**WHAT IS BEING ASKED**
Go through the listing and set it down exactly, leaving out its pictures.

**COLLECTED MATERIAL**
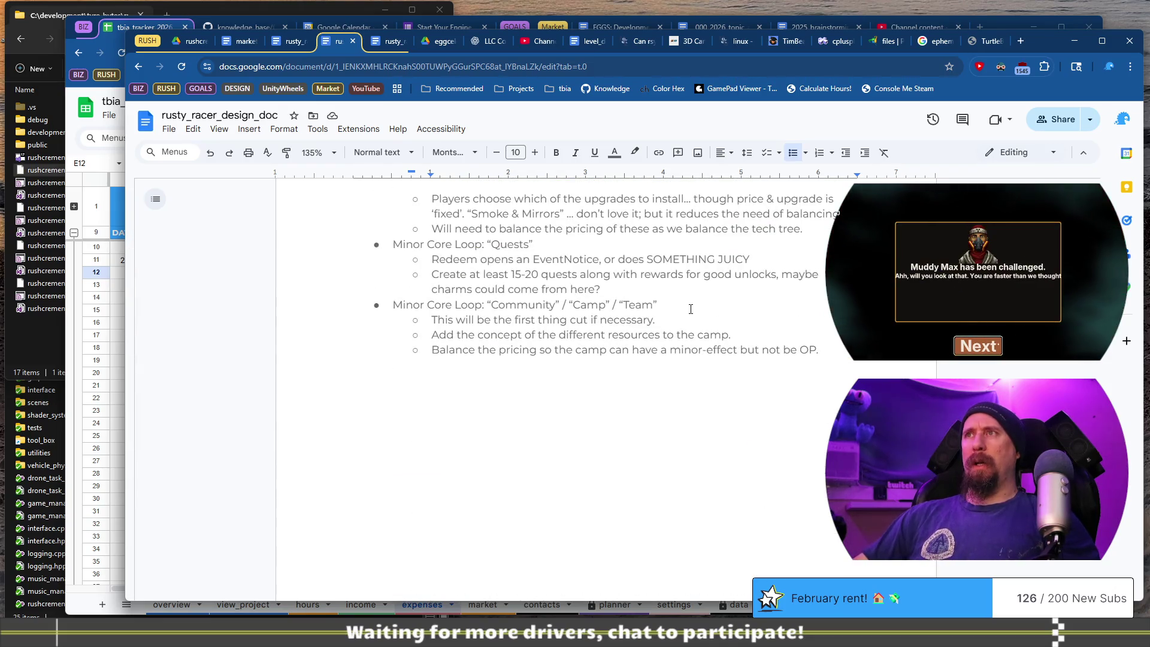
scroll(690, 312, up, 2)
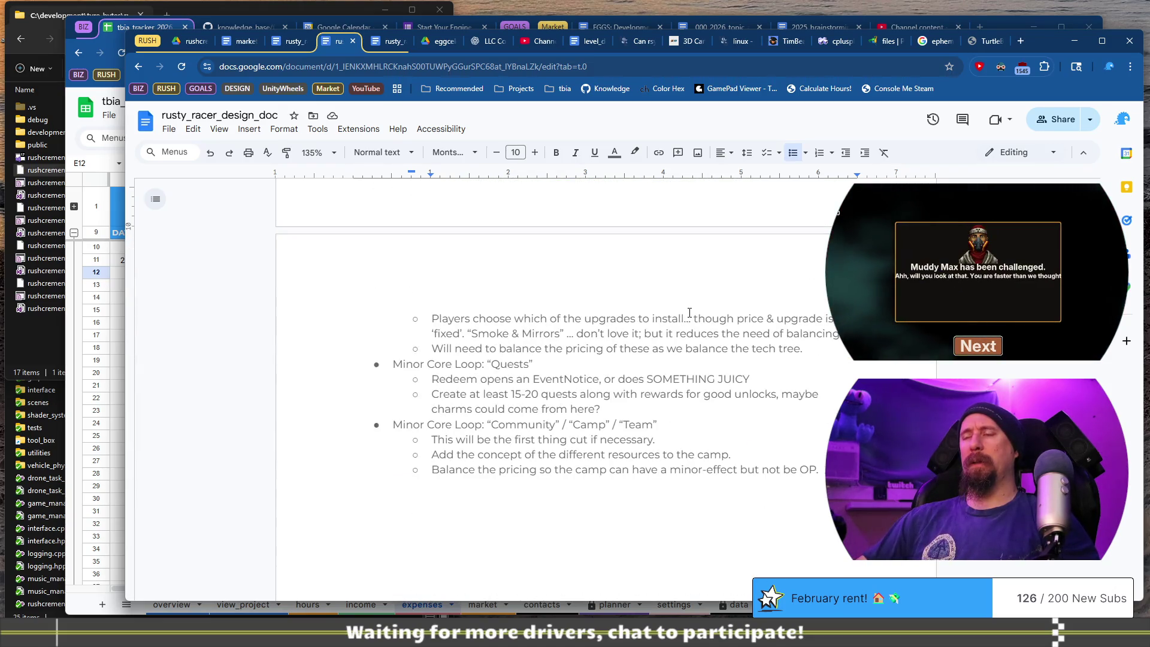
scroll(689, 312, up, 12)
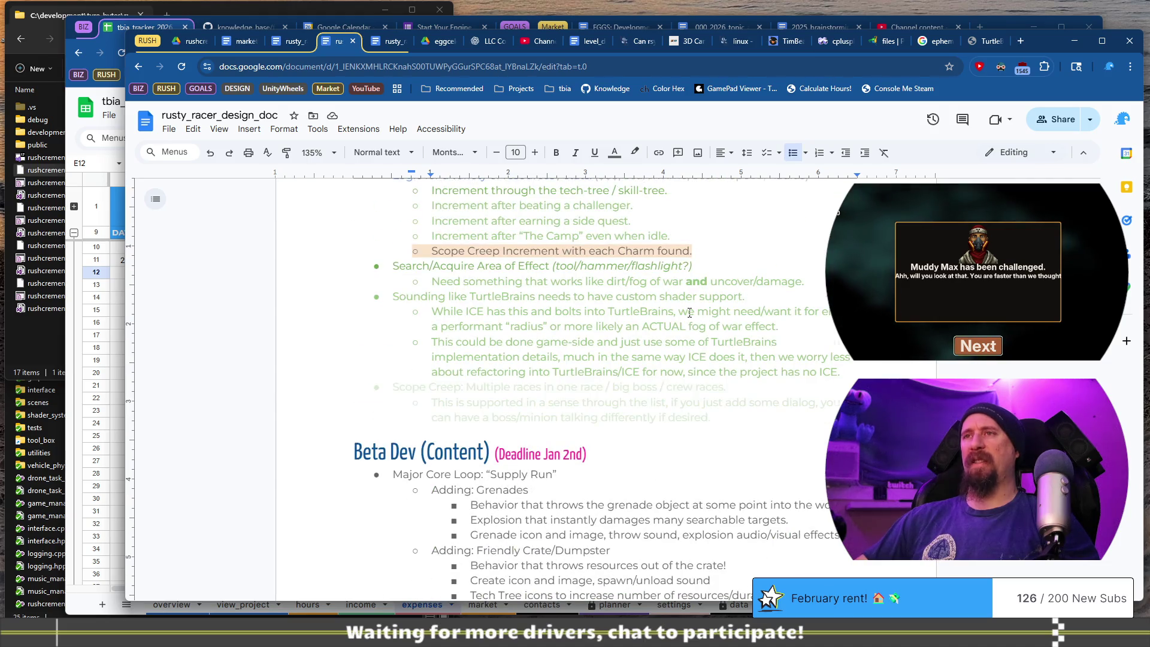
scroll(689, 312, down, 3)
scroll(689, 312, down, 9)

**SOLUTION TO THE EXERCISE**
scroll(690, 312, up, 2)
scroll(689, 312, up, 12)
scroll(689, 312, down, 3)
scroll(689, 312, down, 9)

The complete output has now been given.